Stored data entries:
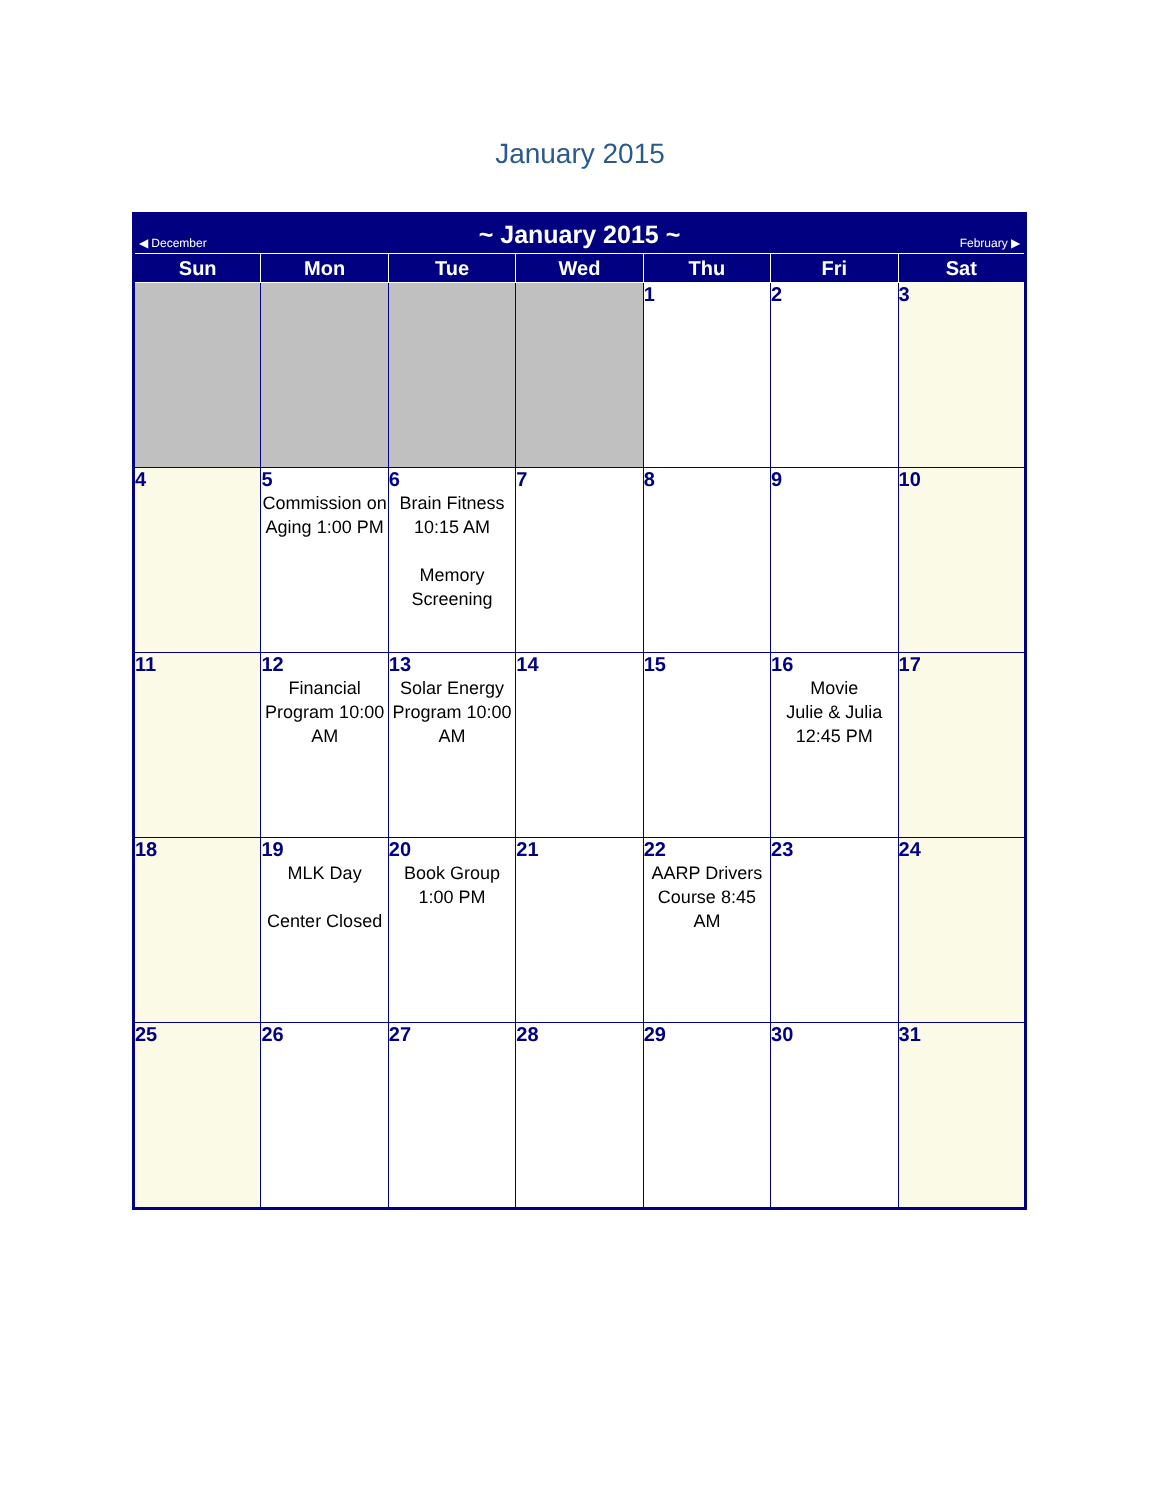January 2015
| ◀ December | | ~ January 2015 ~ | | | February ▶ | |
| Sun | Mon | Tue | Wed | Thu | Fri | Sat |
| | | | | 1 | 2 | 3 |
| 4 | 5 Commission on Aging 1:00 PM | 6 Brain Fitness 10:15 AM Memory Screening | 7 | 8 | 9 | 10 |
| 11 | 12 Financial Program 10:00 AM | 13 Solar Energy Program 10:00 AM | 14 | 15 | 16 Movie Julie & Julia 12:45 PM | 17 |
| 18 | 19 MLK Day Center Closed | 20 Book Group 1:00 PM | 21 | 22 AARP Drivers Course 8:45 AM | 23 | 24 |
| 25 | 26 | 27 | 28 | 29 | 30 | 31 |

## Job
Transcribe the records above exactly, skipping pictures.

## Written reply
January 2015
| ◀ December | | ~ January 2015 ~ | | | February ▶ | |
| Sun | Mon | Tue | Wed | Thu | Fri | Sat |
| | | | | 1 | 2 | 3 |
| 4 | 5 Commission on Aging 1:00 PM | 6 Brain Fitness 10:15 AM Memory Screening | 7 | 8 | 9 | 10 |
| 11 | 12 Financial Program 10:00 AM | 13 Solar Energy Program 10:00 AM | 14 | 15 | 16 Movie Julie & Julia 12:45 PM | 17 |
| 18 | 19 MLK Day Center Closed | 20 Book Group 1:00 PM | 21 | 22 AARP Drivers Course 8:45 AM | 23 | 24 |
| 25 | 26 | 27 | 28 | 29 | 30 | 31 |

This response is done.